### [DOCUMENT SECTION]

Who will win the worst road trip championship?

So it’s a competition, eh? My parents, divorced since the invention of rocks, can’t stand to let the other one win. Competitive parents. And not competitive in anything that matters.

What’s the game? Who can have the worst road trip to St. Augustine.

In the left corner, weighing in at two sacks of flour, my mother, who won the heavyweight champion of the world title a couple months back when she got speeding tickets both to and from Tampa. It cost her a whopping $380 to J.Q. Law, and landed her in Internet traffic school.

In the right corner, weighing slightly more, my father, who took a stab at dethroning her this past weekend, and landed a couple of good upper cuts that might just put him over the top.

Ding, ding, ding.

My father, whose favorite driving move is to back into those yellow pipe bumpers that gas stations use to keep people from running over fuel pumps, came from Tampa late Friday night. He decided to take the route through the Ocala National Forest because, like my mother, there is too little that can go wrong when you get on an interstate, set the cruise control and kick back for the ride.

It was this haunted forest that became his undoing. Not long into it he heard a sound coming from the passenger seat where one of his two dogs was sitting. It was a sound you could identify through jet engines and a heavy metal concert — someone was throwing up. Now, it’s not a big dog, quite small in fact, but those are the ones who do the most “damage.” And damage she did. My dad pulled over and screamed for clean-up on aisle 6.

To spare you, we’ll move the story along. At some point he was back in the truck, back on the road and pointed toward Palatka. But not long after he was hit with another of those unmistakable noises — flat tire.

### [INFORMATION]
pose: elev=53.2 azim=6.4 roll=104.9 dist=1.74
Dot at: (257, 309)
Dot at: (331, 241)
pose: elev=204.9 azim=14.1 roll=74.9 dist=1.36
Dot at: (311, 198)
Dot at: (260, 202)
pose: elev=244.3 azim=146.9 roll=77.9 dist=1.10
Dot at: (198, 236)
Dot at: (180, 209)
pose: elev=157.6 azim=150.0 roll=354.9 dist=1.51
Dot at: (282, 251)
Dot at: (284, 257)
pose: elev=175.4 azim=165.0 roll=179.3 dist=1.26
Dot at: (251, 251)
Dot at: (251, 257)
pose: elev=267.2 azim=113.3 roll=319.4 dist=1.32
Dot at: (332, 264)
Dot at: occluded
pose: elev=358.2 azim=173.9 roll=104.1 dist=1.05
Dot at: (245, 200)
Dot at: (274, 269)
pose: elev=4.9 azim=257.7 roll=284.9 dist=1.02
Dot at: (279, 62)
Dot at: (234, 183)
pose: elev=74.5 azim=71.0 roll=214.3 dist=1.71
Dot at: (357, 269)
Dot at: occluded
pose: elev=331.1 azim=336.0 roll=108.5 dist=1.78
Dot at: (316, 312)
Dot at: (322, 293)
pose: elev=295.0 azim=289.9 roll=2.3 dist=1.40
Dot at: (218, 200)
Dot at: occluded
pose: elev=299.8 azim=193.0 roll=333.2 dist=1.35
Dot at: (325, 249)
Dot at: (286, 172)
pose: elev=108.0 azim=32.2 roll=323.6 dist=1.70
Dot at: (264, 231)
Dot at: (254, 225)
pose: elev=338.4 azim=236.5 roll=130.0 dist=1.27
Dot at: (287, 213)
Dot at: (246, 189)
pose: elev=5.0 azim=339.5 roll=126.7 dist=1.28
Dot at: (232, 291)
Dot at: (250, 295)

### [PROBLEM STATEMENT]
Pick up the story about the worst road trip championship after its final sentence, which ends with "flat tire," and continue it.

### [ANSWER FOR THE TASK]
Now, there are flat tires, and then there are flat tires at 10 p.m. in the middle of a desolate national forest, in the capitol of nowhere, on a stretch of highway where gangs of bears are known to take your credit cards and order peanut M&Ms.

Changing a tire anywhere is terrifying. I always fear I will kick over the jack by accident causing the car to tip over and pin me by my pinky toe. But on the side of a dark road in the middle of the night is the making of a bad slasher film.

Yet, tough as it must have been, at this point in the story I’m thinking he’s a lightweight.

“Wait!” he says. “There’s more. So I got to your brother’s house. We have a beer while I tell him about the expedition, and after awhile I decide to go out to the car to get my bag, only … IT’S NOT THERE! I left it on the side of the road in the middle of the forest.”

So in the middle of the night, with my brother in tow, he goes out looking for his bag, which had to be found because it had his favorite cargo pants. They raced an hour and a half back like a cruise missile, eyes all-the-while trained on the side of the road until somehow, they found it. The trip ended at 3:30 a.m.

Judges?

“No way,” said my brother Scott over lunch at Ann O’Malley’s. “His is more cost effective. All he wasted was gas, time and a few burned-out brain cells. Plus, he found the bag. Mom racked up hundreds of dollars in speeding tickets, points on her insurance and a dump truck full of brain cells. Only an alien abduction could top that.”

I couldn’t tell if my dad was relieved or disappointed when the scores came in. Will he hang up his gloves, or try to knock out the champ next time?

Only time will tell if a rematch awaits.